I asked how much the rent was. She told me, "I don't pay rent. I own my home." Whoa! That hit me like a hammer. I was astounded. I asked her how much her mortgage payment was. “There's no mortgage. It's fully paid for."

I couldn't believe what I had just heard. I asked her what the house cost. “$75,000.” I then asked the obvious question, “Just how were you able to do that?” Turns out her father had passed away when she was 18 and left her an inheritance of $90,000. She had taken the money and bought the house because “I wanted my kids to have a home." At that precise moment I realized I had the best hand in the game. I represented a woman of character. A woman who, at the age of 18, instead of foolishly spending her inheritance, acted to protect and provide for her children. Most 18 year old people, I reasoned, would probably have spent the money on immediate gratification. They'd buy clothes and cars and bling and other bon bons. Perhaps a few trips, get a new car, buy drugs, etc. I got a much smaller inheritance when my grandfather died in 1970 and my wife and I headed to Europe for three weeks. Had a great trip and never thought of saving a dime. But not this woman. She wanted a roof over her kids head so she bought a house. Character. A good card to have.

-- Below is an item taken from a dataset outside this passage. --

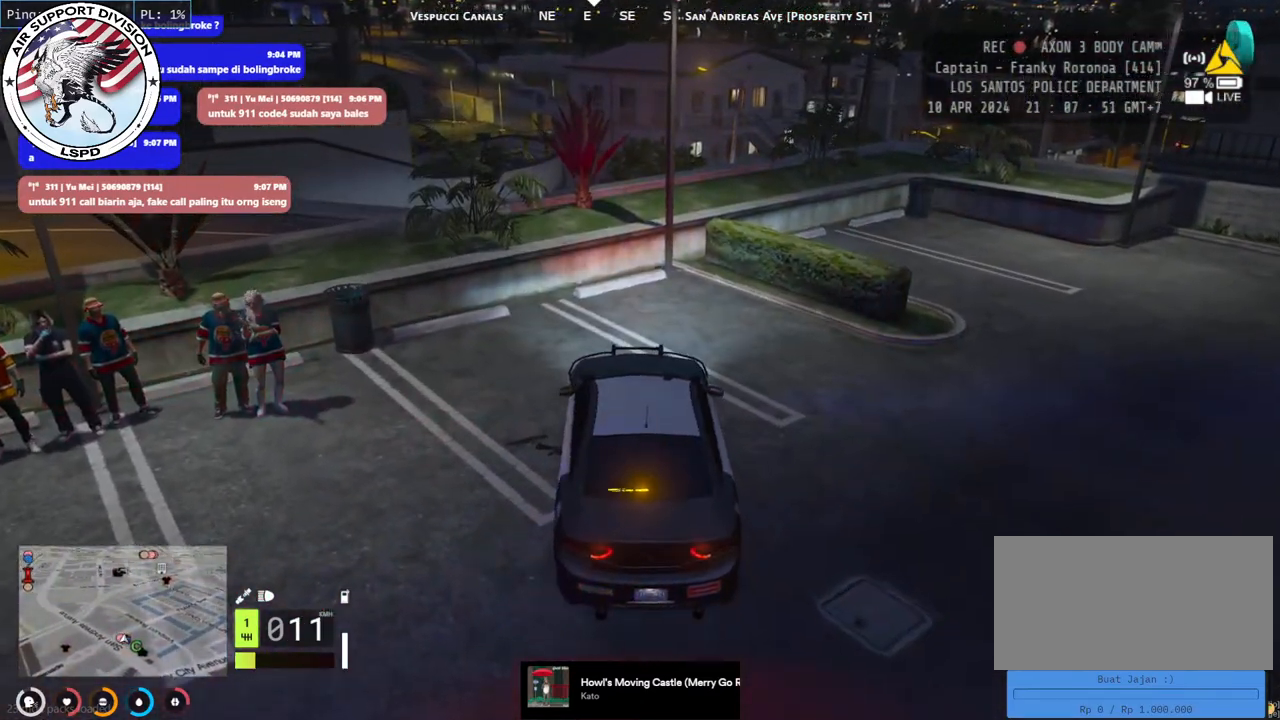
{"keys": [], "mouse": [], "events": [[67, "a", "up"], [67, "w", "down"], [200, "a", "down"], [234, "w", "up"], [434, "a", "up"]]}
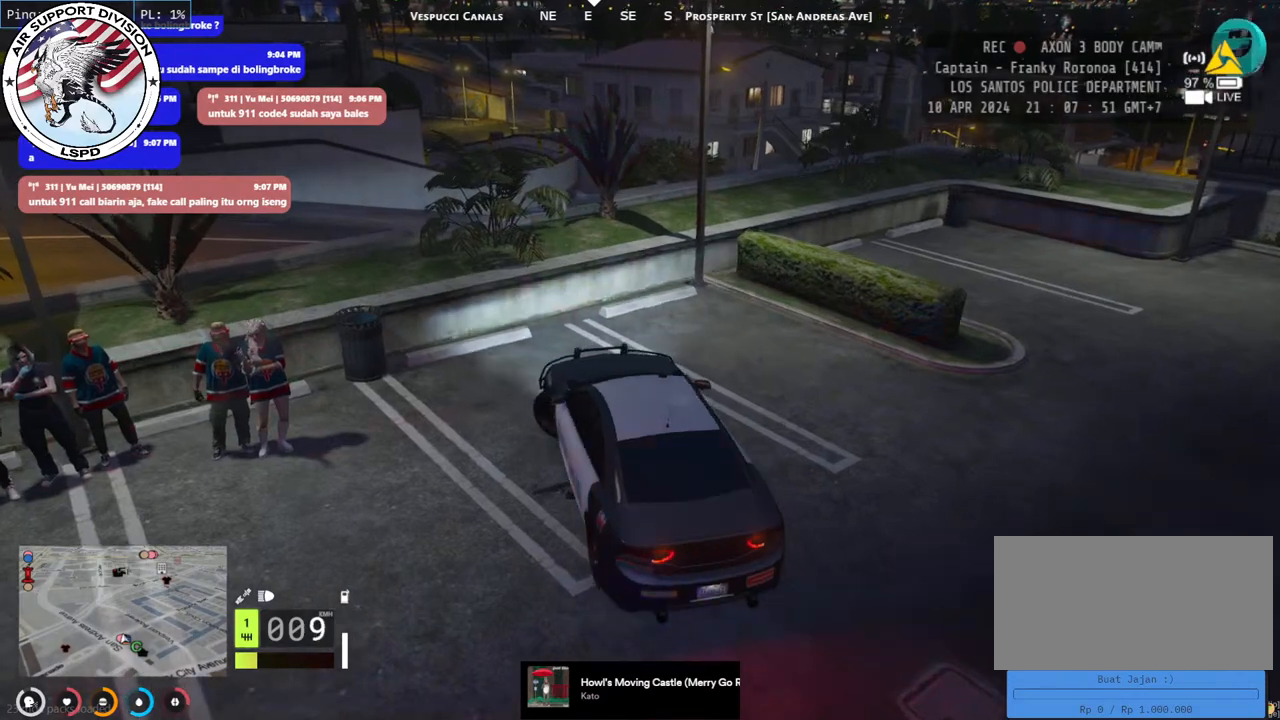
{"keys": ["a", "w"], "mouse": [], "events": [[117, "s", "down"], [267, "s", "up"], [500, "a", "down"], [500, "w", "down"]]}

This was crucial. It put my case in a much better position. The other card card in my pocket was the judge, Mary Work. Judge Work was, and still is, an excellent, hard working judge, who really cares about kids. Besides being a parent herself, she's smart and savvy and has a really well calibrated bullshit meter. She would think of mom as a woman of character living in poverty and trying her best to support and protect her kids and her best to cooperate with DSS. She was always able to focus on the real issue in Family Court – the best interests of the child. A lot of people and, frankly, lawyers, think the objective in Family Court is to throw as much mud as you can at the other adult. Wrong. The only issue is what's in the best interests of the kids. And I thought I had enough cards to win on that issue.

I put the case together over the weekend. I asked mom if she could get me some photographs of the house. I didn't want the judge to just listen to mom talking about the house. I wanted her to see it. The photo's I got were excellent. They showed a home, not just a house. It was clean inside and out and not in chaos.

The trial took place on the Tuesday after Labor Day. I was right about the judge's reaction to the fact that my client didn't waste an inheritance but acted to protect her children. Despite what had first seemed to be a case with long odds, the decision was easy. The judge ordered my client's son home with his mother and siblings, “today." Great victory over the odds and the system. A day to be proud.

Two years later I read in the newspaper that the boy I had tried so hard and successfully to free from foster care had been accused of raping his 12 year old sister. Sometimes this shit just breaks your heart.